I find that people emphasize the humor, which is good, I want it to be funny. People sometimes emphasize the outrageous confessional nature, especially of the columns. What’s nice is sometimes people comment that there’s a sweetness to a lot of the stories, that I don’t ever try to hurt anyone, and that there’s a general kind of kindness about my fellow human beings. I don’t want to think about that too much, because then I’ll be like, “am I going to try to be sweet?”

But people have commented on that, and I don’t know that that’s something intentional, but it makes me feel good when they point it out because it seems to be something they like. So the important things in my work seem to be noted.

You’ve been becoming more popular as of late. Have you found yourself at all the subject of professional jealousy?

The nature of jealousy, or schadenfreude or whatever, is that usually when you’re the object of it you don’t know about it. So if anyone’s jealous of me, they haven’t let me know. It’s usually when you’re a best-seller, and you’re a young writer and somehow your first book sold for a huge amount of money, then you get jealousy.
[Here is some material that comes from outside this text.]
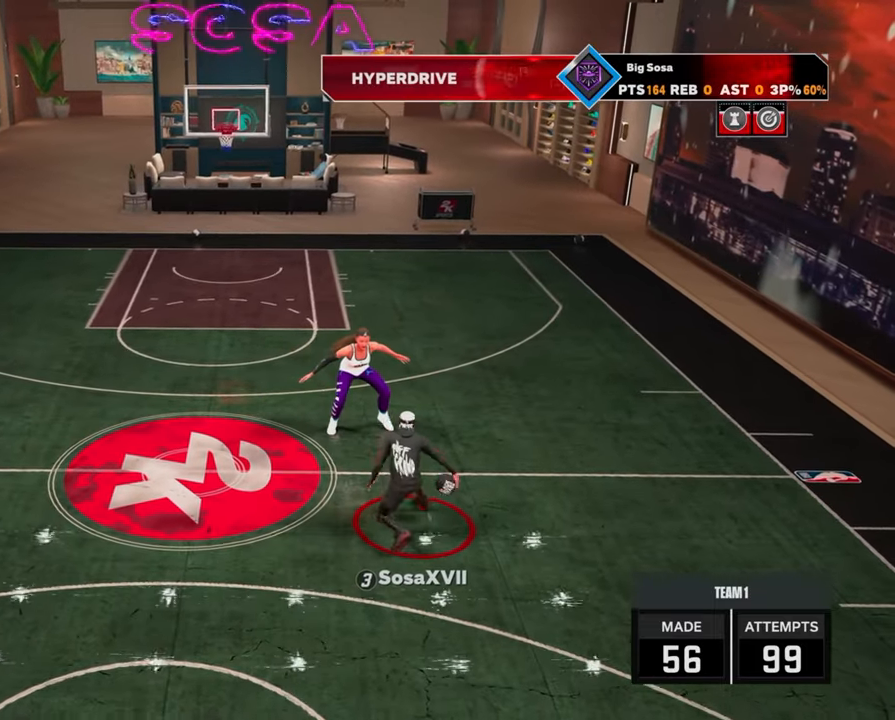
{"buttons": ["R2"], "left_stick": "up-right", "right_stick": "center", "events": [[300, "right_stick", "up"], [317, "R2", "down"], [367, "right_stick", "center"], [467, "left_stick", "up-right"]]}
No one associates me with huge amounts of money or best-sellers. I still fall under the category of “hey, this guy is kind of quirky… oh yeah, I think I’ve heard of him.”

Can you talk about this cable show you’ve been working on?

I wrote a TV pilot based on What’s Not to Love, for Showtime. We’re going to shoot the pilot in September. If that becomes a series, then I imagine some people will be jealous, like “why does he have a TV show? Ugly, bald creep!”